* _DOCUMENT EXTRACT_
***
Swedish biophysical chemist

Pernilla Wittung-Stafshede (maiden name Wittung) is a Swedish biophysical chemist, born in 1968, who is a professor of Chemistry at Rice University in Houston, Texas, USA. In 2019 she was named by International Union of Pure and Applied Chemistry as a Distinguished Woman in Chemistry.

==Education==
She received her Master of Science Degree in Engineering from Chalmers University of Technology and a doctorate at the same institution in 1996 in biophysical chemistry under Bengt Nordén, with a thesis entitled Intelligent nucleic acid interactions with peptide nucleic acids and in recombination proteins.

==Employment==
After her Ph.D., she worked for twelve years in the United States at the California Institute of Technology, Beckman Institute in Pasadena, California (1997–98), Tulane University in New Orleans, Louisiana(1999-2003) and Rice University in Houston, Texas (2004-2008). In 2008, she returned to Sweden to a professor position at Umeå University. From 2015 to 2025 she was a professor at Chalmers University of Technology and was the head of the Chemical Biology division for the first 3 years.

In July, 2025, she moved to Rice University in Houston, Texas, to become the Charles W. Duncan, Jr.-Welch Professor of Chemistry. Concurrently she received an Established Investigator Award as a CPRIT Scholar.

She leads a research group that focuses on the biophysical properties of proteins; both metal-transporting proteins and proteins that fold incorrectly and clump together. The research is basic science, but has links to diseases such as Alzheimer's, Parkinson's and cancer.

In 2010, Pernilla Wittung-Stafshede was one of ten researchers in Sweden, appointed as a Wallenberg Scholar, receiving a grant awarded by the Knut and Alice Wallenberg Foundation that she has renewed several times (most recently in 2024). In 2017 she was elected a member of the council of Biophysical Society (BPS). It was the second time ever for a Swedish scientist; the first one was Arne Engström 1960–1963.
***
* _RAW DATA_
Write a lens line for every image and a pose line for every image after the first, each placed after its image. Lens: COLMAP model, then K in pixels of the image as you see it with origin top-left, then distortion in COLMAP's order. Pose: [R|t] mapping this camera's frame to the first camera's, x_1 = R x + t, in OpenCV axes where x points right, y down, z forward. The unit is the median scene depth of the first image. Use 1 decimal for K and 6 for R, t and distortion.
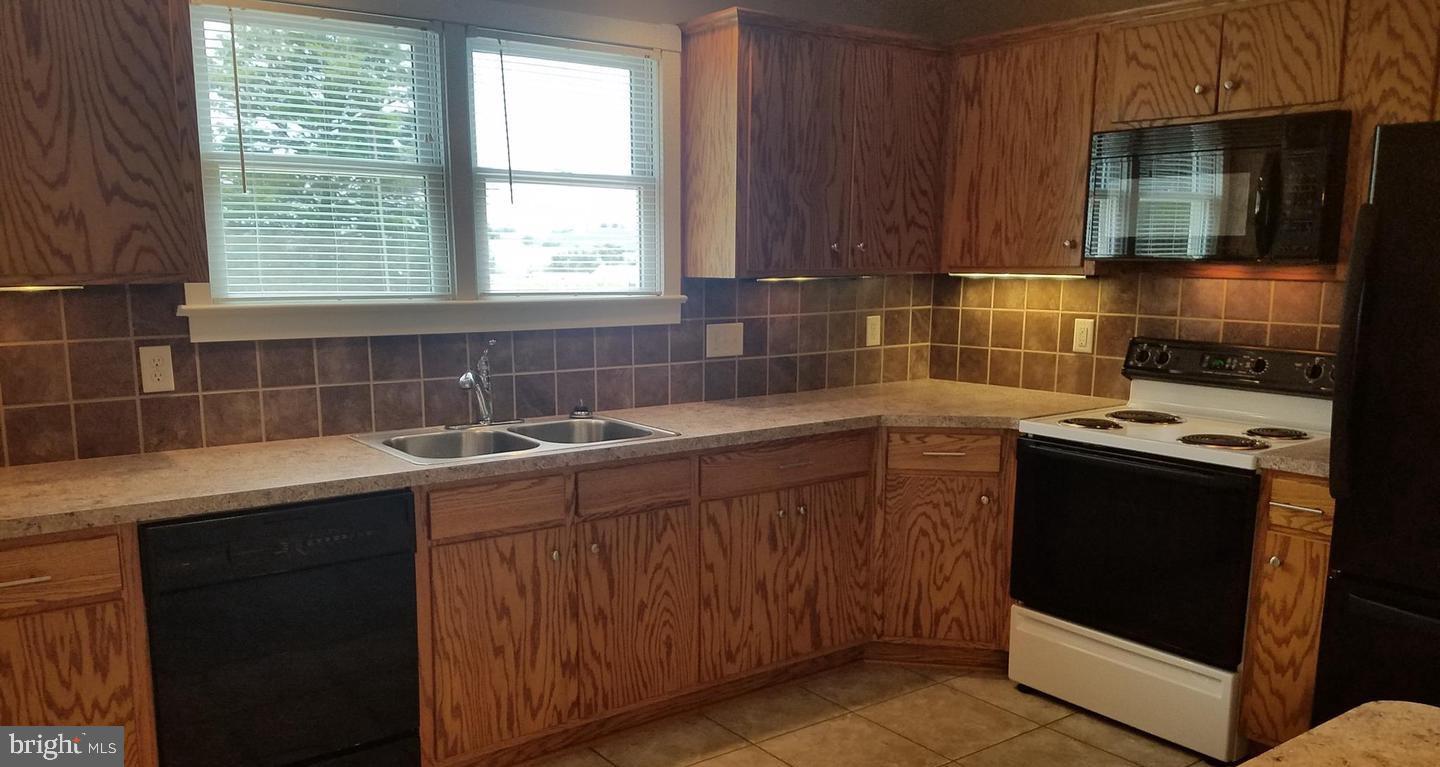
lens RADIAL K [[1092.8, 0, 703.1], [0, 1092.8, 446.4], [0, 0, 1]] dist [0.181506, -0.240137]
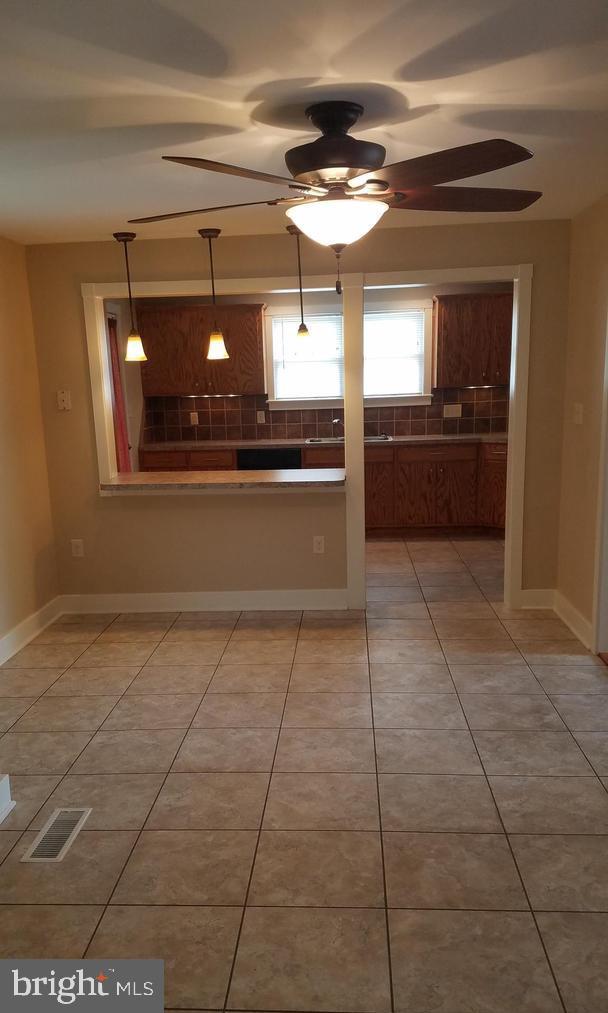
lens RADIAL K [[803.8, 0, 301.5], [0, 803.8, 531.6], [0, 0, 1]] dist [0.259543, -0.411667]
pose [[0.766789, 0.092326, -0.635225, 1.156955], [-0.081291, 0.995601, 0.046577, 0.148210], [0.636731, 0.015923, 0.770922, -0.842067]]
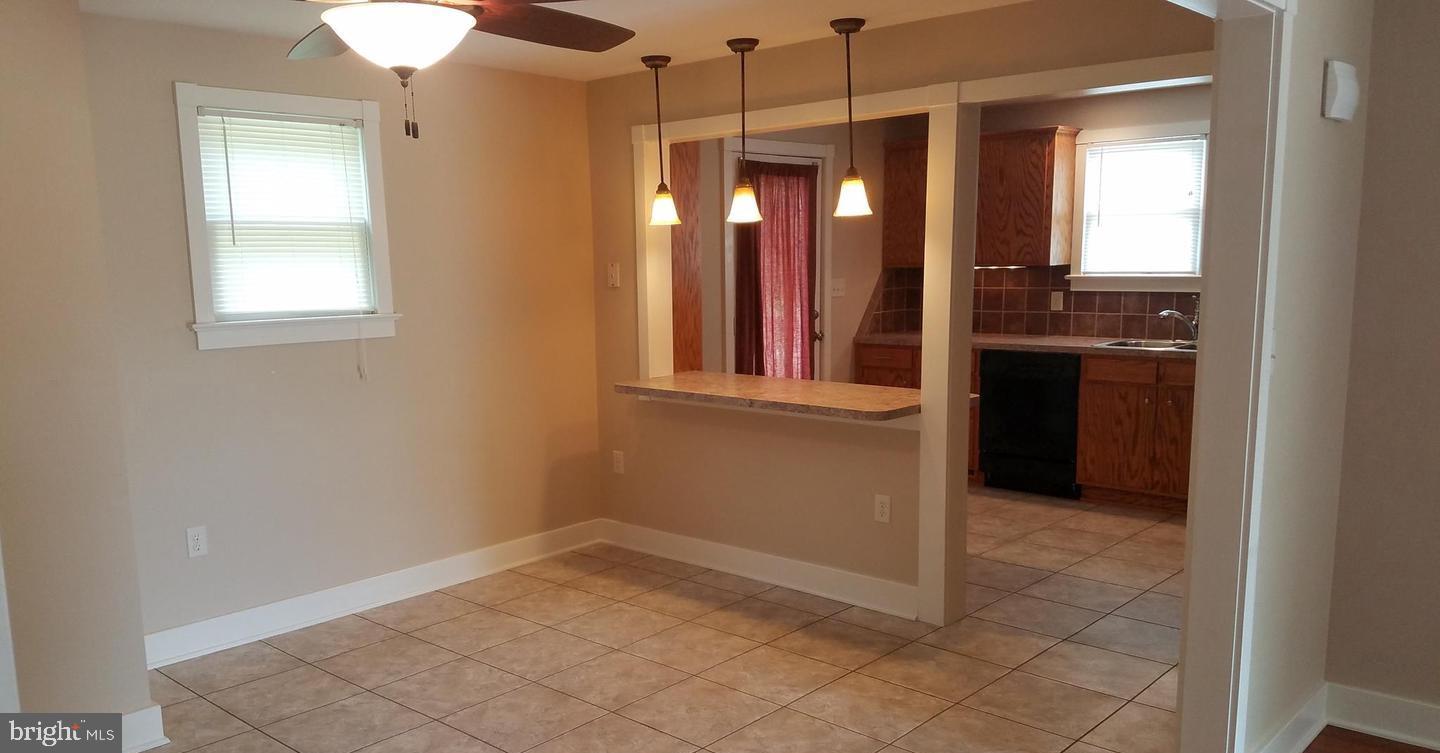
lens RADIAL K [[1089.4, 0, 716.8], [0, 1089.4, 422.5], [0, 0, 1]] dist [0.222211, -0.332660]
pose [[0.201390, 0.145841, -0.968593, 1.433255], [-0.157413, 0.980820, 0.114953, 0.023258], [0.966780, 0.129318, 0.220485, -0.168277]]
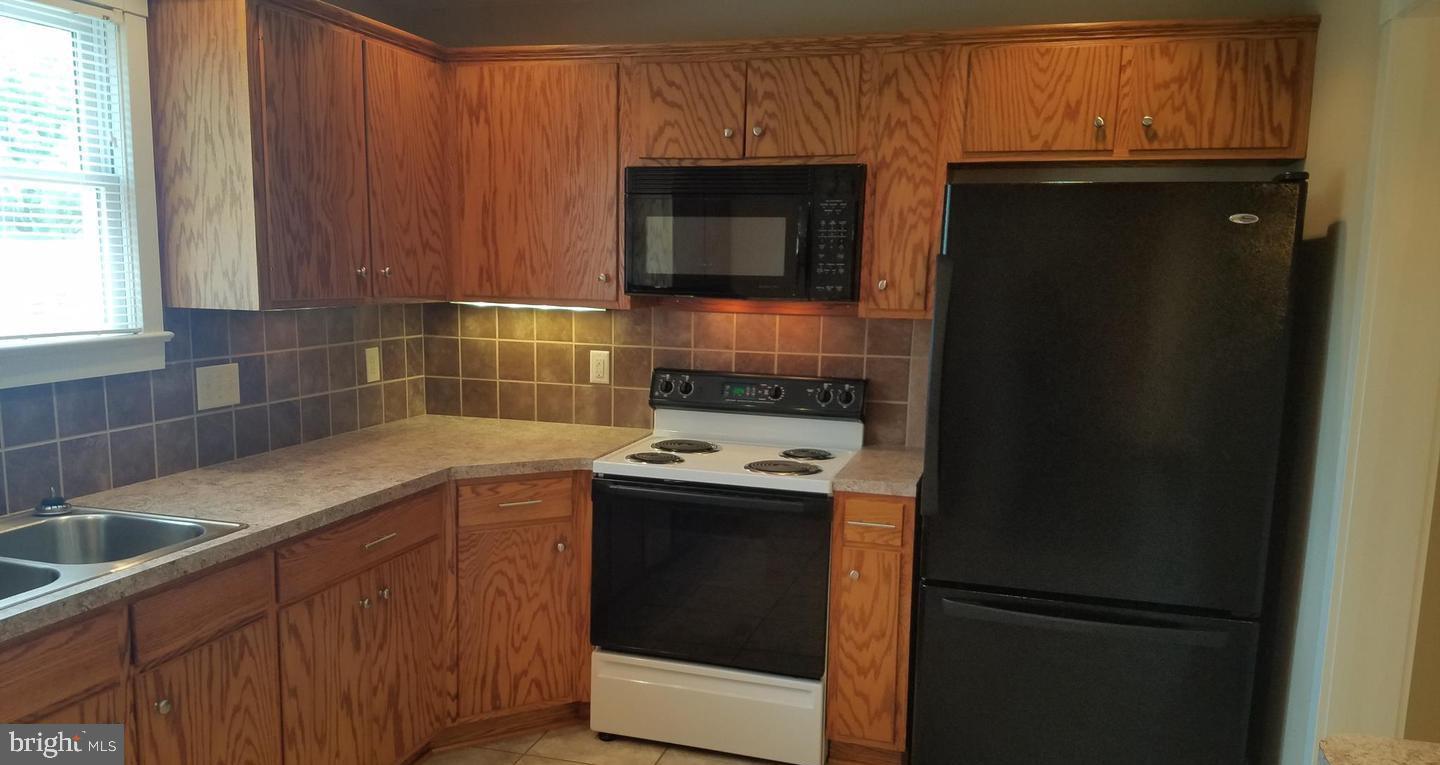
lens RADIAL K [[1065.1, 0, 673.1], [0, 1065.1, 445.0], [0, 0, 1]] dist [0.259281, -0.559027]
pose [[0.810087, -0.082824, 0.580431, -0.197294], [0.084693, 0.996120, 0.023936, -0.053996], [-0.580161, 0.029768, 0.813958, 0.208878]]
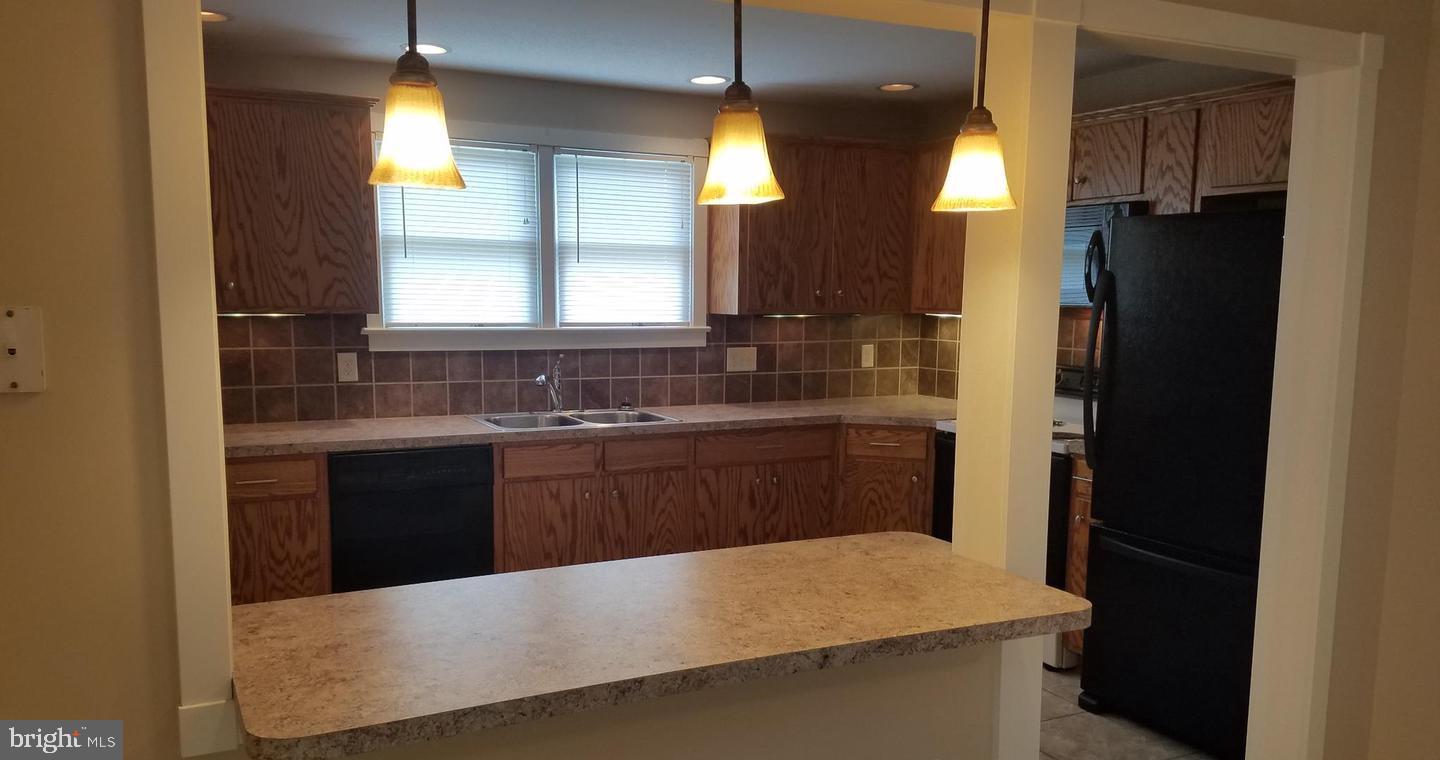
lens RADIAL K [[1085.5, 0, 714.0], [0, 1085.5, 431.1], [0, 0, 1]] dist [0.176790, -0.001903]
pose [[0.987349, 0.029306, -0.155830, 0.227385], [-0.036312, 0.998445, -0.042303, 0.057532], [0.154348, 0.047426, 0.986878, -0.383720]]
***
* _TASK REQUIREMENTS_
1/ Answer these questions from the Wittung-Stafshede biography:
(a) In what year did she receive her doctorate?
(b) At which university did she take a professor position in 2008?
(c) Who was the first Swedish scientist on the council of the Biophysical Society?
2/ In the Wittung-Stafshede biography, update everything from "Pernilla Wittung-Stafshede (maiden" down to "Woman in Chemistry." by putting "Umeå University" in place of "Rice University".
The records are separate material, apart from the Wittung-Stafshede biography.

* _SOLUTIONS_
1/
(a) 1996
(b) Umeå University
(c) Arne Engström

2/
Pernilla Wittung-Stafshede (maiden name Wittung) is a Swedish biophysical chemist, born in 1968, who is a professor of Chemistry at Umeå University in Houston, Texas, USA. In 2019 she was named by International Union of Pure and Applied Chemistry as a Distinguished Woman in Chemistry.